Критики паламизма всегда отождествляли сущность «умного делания» с его вспомогательными приемами. Впрочем, не только критики, но и имитаторы умной молитвы много послужили к ее уничижению , стремясь к тому , чтобы, по словам Мартина Жюжи, «дешево», «механическим способом» достигнуть религиозного вдохновения. В ряде случаев это выливалось в явление, сравнимое с «книжным начетничеством», «переписывавшим» заново святых отцов по буквам, без понимания стоящего за ними смысла. Отсюда и тот образный термин «умного делания», который в переводе на русский язык звучал как «художественная молитва». Ум и художество, творческое, а не копийное или начетническое начало здесь оказывались преобладающими. Греческий термин, стоящий здесь, επιστημονική, переведенный ИринеемХаусхером как «научная, ученая молитва, ргіёге scientifique», не предпочтительнее для владыки, чем идея художественного творчества, предполагающего, что иконописание образа Божия в человеке должно быть чуждо «раскрашиванию картинок». Впрочем, «научность» — и как обученность и как интеллектуальность — не мешают молитве как творчеству.

Сложнее с происхождением умной молитвы и ее психосоматической составляющей. Для Жюжи и Хаусхера ее изобретателем мог быть один из противников Лионской унии конца XIII в. Никифор Монах — все зло от антилатинства! Владыка настаивает на древности ее происхождения. Но обходит стороной истоки. Они загадочны. Позднее, касаясь темы духовного опьянения в мистике прп. Симеона, он сравнит эти сублимированные образы с мотивами некоторых арабских и персидских поэтов , в частности Ибн уль Фарида (1182–1235). Но разница во времени исключает влияние исламской образности на христианскую, а разница пространственная и культурная тоже не дает оснований видеть воздействие Симеона на мусульманскую мистику. Однако практика умной молитвы ХIѴ в. с ее концентрацией внимания на особых позах и дыхательном процессе во многом соответствовала обрядовой технике зикра — постоянной молитвы, разработанной и практикуемой суфийскими братствами в XII—ХIѴ вв., т. е. накануне сложения исихастской практики. Влияние — вопрос особых исследований; сходство, как и вопросы, очевидно…

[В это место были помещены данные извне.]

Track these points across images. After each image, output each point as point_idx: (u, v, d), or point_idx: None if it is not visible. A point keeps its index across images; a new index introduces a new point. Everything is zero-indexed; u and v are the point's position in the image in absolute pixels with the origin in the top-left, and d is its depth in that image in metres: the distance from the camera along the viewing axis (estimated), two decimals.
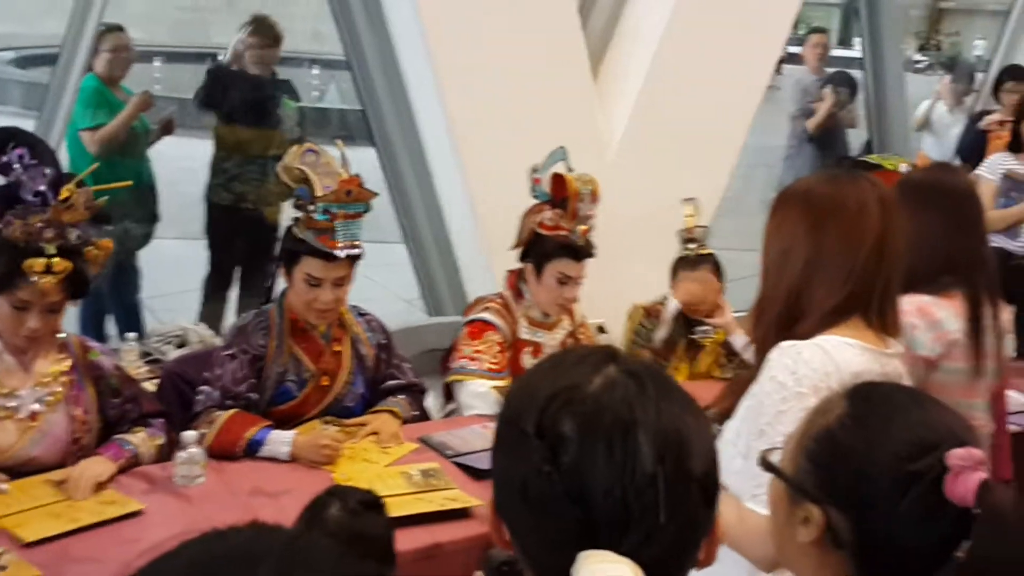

Стоит отметить и то, что вроде бы в статье Кривошеина о Паламе остается за кадром, — интенсивность научной работы: примечания, собственно научный аппарат, занимают более трети объема статьи. Всего 219 ссылок. В основном тексте мы видим лишь дневную поверхность, материк основания оказывается погребен под многометровым культурным слоем. Приведенная здесь терминология археологической науки — не просто привычная автору образность. Археологичность патристических исследований оказывается основой правильного восприятия Предания. Археология не есть знание о мертвой или материальной культуре, это наука о связях явлений прошлого между собой и отношении этих явлений и связей к настоящему. Культурная стратиграфия, снятие пластов мысли позволяет увидеть то, что было у всех, везде и всегда. Именно так и определяется содержание Предания. В этом смысле наследие отцов и есть «обновляющийся залог», depositum juvenescens, обладающий уникальной способностью открываться творческому «умному» началу , будь оно научным или художественным. В основе же всего лежит кропотливая работа по снятию культурных пластов и слоев и бережная расчистка погруженных в них предметов, ценность которых в их подлинности и аутентичности, а не в возможности их использования для создания богословского «новодела», или, по–модному, симулякра.